Novel Drug for Overactive Bladder Works Even If Antimuscarinics Do Not
PARIS—Mirabegron, an experimental drug for overactive bladder (OAB), can effectively treat the condition in patients whether or not they failed previous antimuscarinic therapy, according to findings presented at the 27th Annual Congress of the European Association of Urology.
The findings are from a post-hoc analysis of a randomized, double-blind phase 3 trial comparing mirabegron, the first in a new class of OAB agents with a distinct mechanism of action, with tolterodine slow release (SR) or placebo. The study, which included 1,978 patients in 26 European countries and Australia, found that mirabegron at daily doses of 50 or 100 mg reduced the mean number of micturitions and incontinence episodes compared with placebo in OAB patients with and without prior antimuscarinic therapy.
Investigators led by Vikram Khullar, MBBS, of Imperial College in London, U.K., randomized 493 patients to receive mirabegron 50 mg, 496 to receive mirabegron 100 mg, 495 to receive tolterodine SR 4 mg, and 494 to receive placebo orally once a day for 12 weeks. Among patients who had no prior treatment with antimuscarinics, the mean number of micturitions per 24 hours decreased significantly from baseline by a mean of 0.52, 0.37, and 0.29 in the mirabegron 50 and 100 mg groups and the tolterodine group, respectively, compared with placebo. Among patients who had discontinued prior antimuscarinic therapy because of insufficient effect, the mean number of micturitions per 24 hours decreased significantly by a mean of 0.59 and 0.58 in the mirabegron 50 and 100 mg groups, respectively, whereas it declined nonsignificantly by only 0.08 in the tolterodine group.
The mean number of incontinence episodes per 24 hours in antimuscarinic-naïve patients decreased by 0.29, 0.15, and 0.08 in the mirabegon 50 and 100 mg groups and the tolterodine group, respectively, compared with placebo. Among the patients who discontinued prior antimuscarinic therapy because of insufficient effect, the mean number of incontinence episodes decreased significantly by 0.76 and 0.62 in the mirabegon 50 and 100 mg groups, and nonsignificantly by only 0.06 in the tolterodine group.

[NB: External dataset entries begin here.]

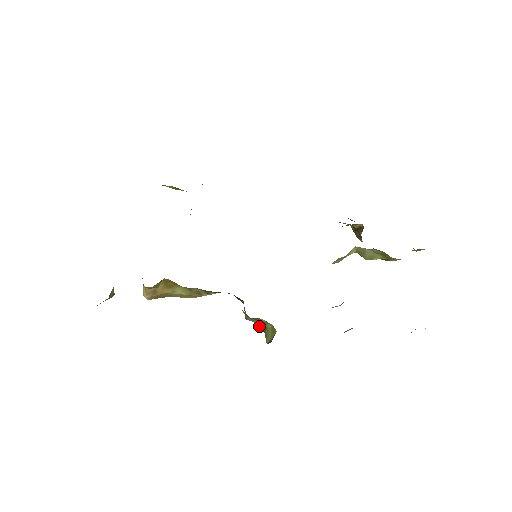
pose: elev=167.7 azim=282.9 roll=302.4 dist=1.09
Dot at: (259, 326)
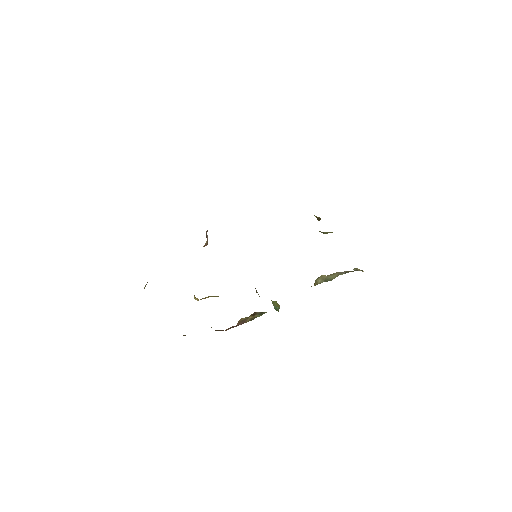
Dot at: occluded
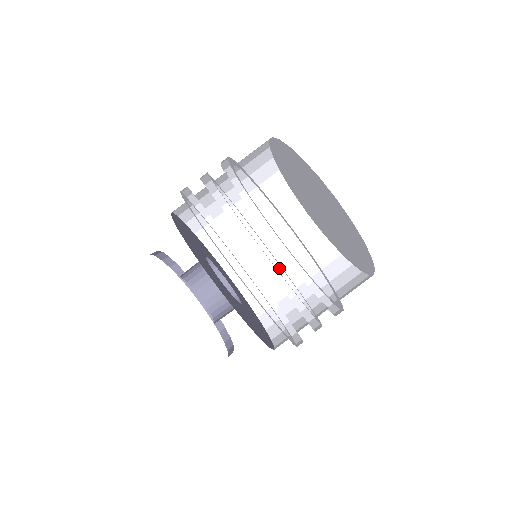
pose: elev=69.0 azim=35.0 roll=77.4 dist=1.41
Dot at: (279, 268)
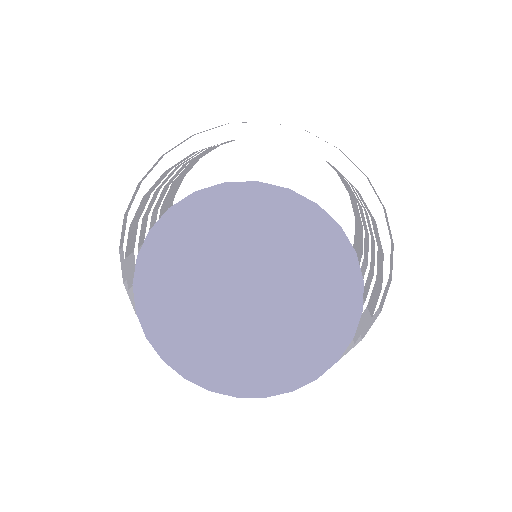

“Patients who had previously not found antimuscarinics efficacious found that mirabegron 50 [or] 100 mg gave them greater efficacy over placebo, whereas the tolterodine group did not find such an effect,” Dr. Khullar said.
Mirabegron was well tolerated at both doses, the study found. The number of patients with treatment-emergent adverse effects was similar in all study arms (42.8%, 40.1%, 46.7% and 43.3% of the mirabegron 50 and 100 mg groups, tolterodine group, and placebo group, respectively), the researchers reported.
The study was funded by Astellas Pharma, which is developing mirabegron.